- Opening Delimiter -
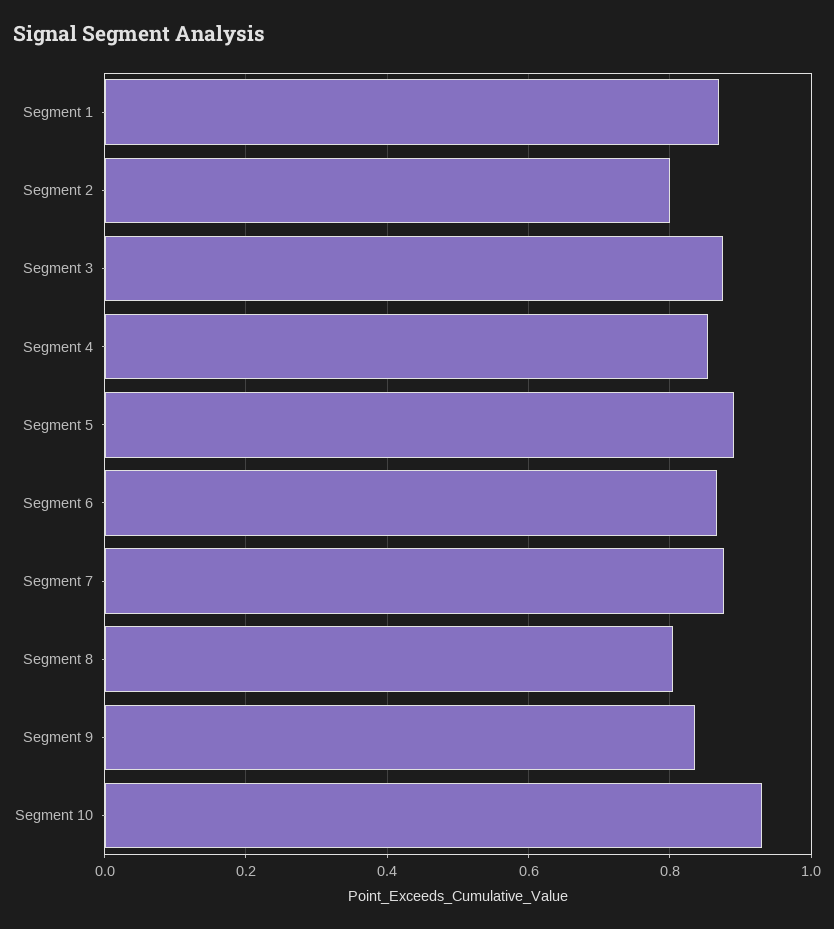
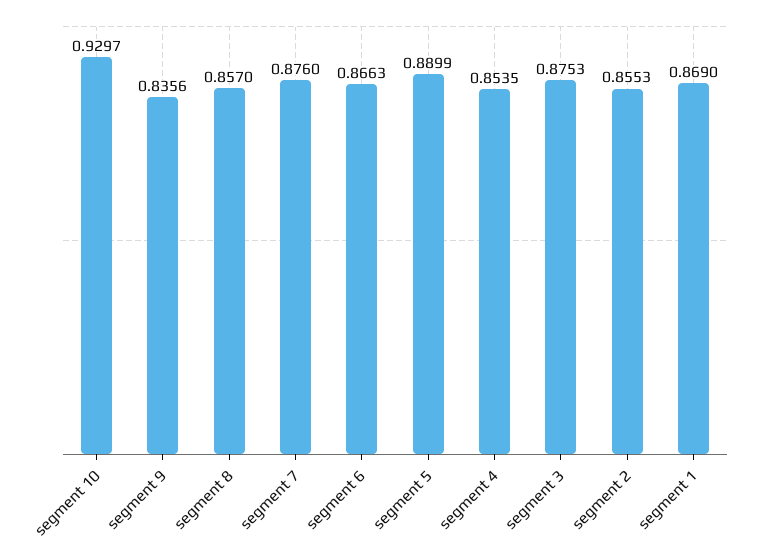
  {
    "Segment 1": 0.869,
-   "Segment 2": 0.8,
+   "Segment 2": 0.8553,
    "Segment 3": 0.8753,
    "Segment 4": 0.8535,
    "Segment 5": 0.8899,
    "Segment 6": 0.8663,
    "Segment 7": 0.876,
-   "Segment 8": 0.8,
+   "Segment 8": 0.857,
    "Segment 9": 0.8356,
    "Segment 10": 0.9297
  }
- Closing Delimiter -
> **EXERCISE AIM**
Pull out every line of the records above that contains the word "Segment".

> **OUTPUT OF THE EXERCISE**
    "Segment 1": 0.869,
-   "Segment 2": 0.8,
+   "Segment 2": 0.8553,
    "Segment 3": 0.8753,
    "Segment 4": 0.8535,
    "Segment 5": 0.8899,
    "Segment 6": 0.8663,
    "Segment 7": 0.876,
-   "Segment 8": 0.8,
+   "Segment 8": 0.857,
    "Segment 9": 0.8356,
    "Segment 10": 0.9297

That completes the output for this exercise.